Overhead
in the bedroom. I guessed it would be familiar. A sound from her childhood.
Her mother standing behind her when she was a little girl, smiling
at her reflection as her comb swished through her daughter’s
long, fair locks. Lucy tiptoed to the foot of the stairs. The swishing
continued. She climbed the stairs and pushed open the bedroom door.
The swishing abruptly stopped.
She was twirling the tortoiseshell comb in her fingers when Paul came
in, towel round his waist, dark curls damp on his chest. ‘Hey
Luce, whatever’s the matter?’ he exclaimed. ‘You
look as if you’ve seen a ghost.’
‘It’s nothing…nothing at all,’ she murmured.
But I knew her heart was pitter-pattering against her ribs. Between
the teeth of the comb were clearly visible several strands of my wife’s
long, blond hair.
There are generations of Wainrights buried in Saddlescombe churchyard.
Lucy found my grave without too much searching - almost as if I’d
drawn her there.
‘You’d make a super sleuth,’ remarked Paul, |
studying
the tombstone from which she’d scratched away a heavy layer
of lichen to pick out the date I’d died: 12th November 1906.
‘Hey,’ he exclaimed. ‘1906…wasn’t
that the same year…’
‘As they got married ....yes,’ she said, moving down
the line of headstones to stop at the last but one.
‘Don’t tell me,’ said Paul coming up behind and
putting his arms round her, resting his hands on her belly where
once a baby had briefly lived. ‘You’ve found Louise.’
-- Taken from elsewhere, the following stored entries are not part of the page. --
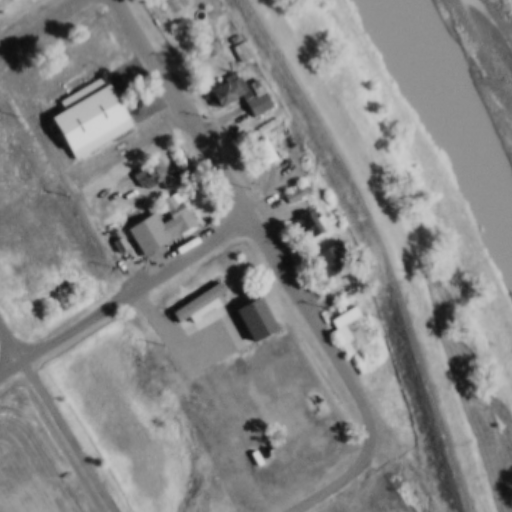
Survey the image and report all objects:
road: (41, 26)
building: (201, 38)
building: (234, 39)
building: (243, 52)
building: (248, 75)
building: (214, 81)
building: (244, 96)
river: (457, 100)
building: (82, 104)
building: (90, 118)
building: (253, 138)
building: (263, 153)
building: (148, 164)
road: (67, 179)
building: (157, 179)
building: (286, 181)
building: (297, 195)
road: (243, 207)
building: (153, 211)
building: (298, 212)
building: (162, 226)
building: (307, 227)
building: (322, 245)
road: (376, 245)
building: (331, 261)
building: (188, 288)
road: (125, 295)
building: (199, 303)
building: (246, 305)
building: (336, 315)
building: (256, 320)
building: (345, 330)
road: (173, 336)
road: (57, 418)
road: (403, 463)
park: (29, 467)
road: (345, 474)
Yes. She’d found her. And the inscription on her gravestone
came as no surprise. The words familiar now. Two lines of the sonnet
voiced in my soft Somerset burr.
From the dates on the graves, they were able to determine that I
was twenty one when I died, Louise sixty seven. They guessed correctly
that she never remarried.
‘And I suspect there were no kids,’ said Paul. He was
almost correct there.
Lucy didn’t answer. She now realised she was being guided.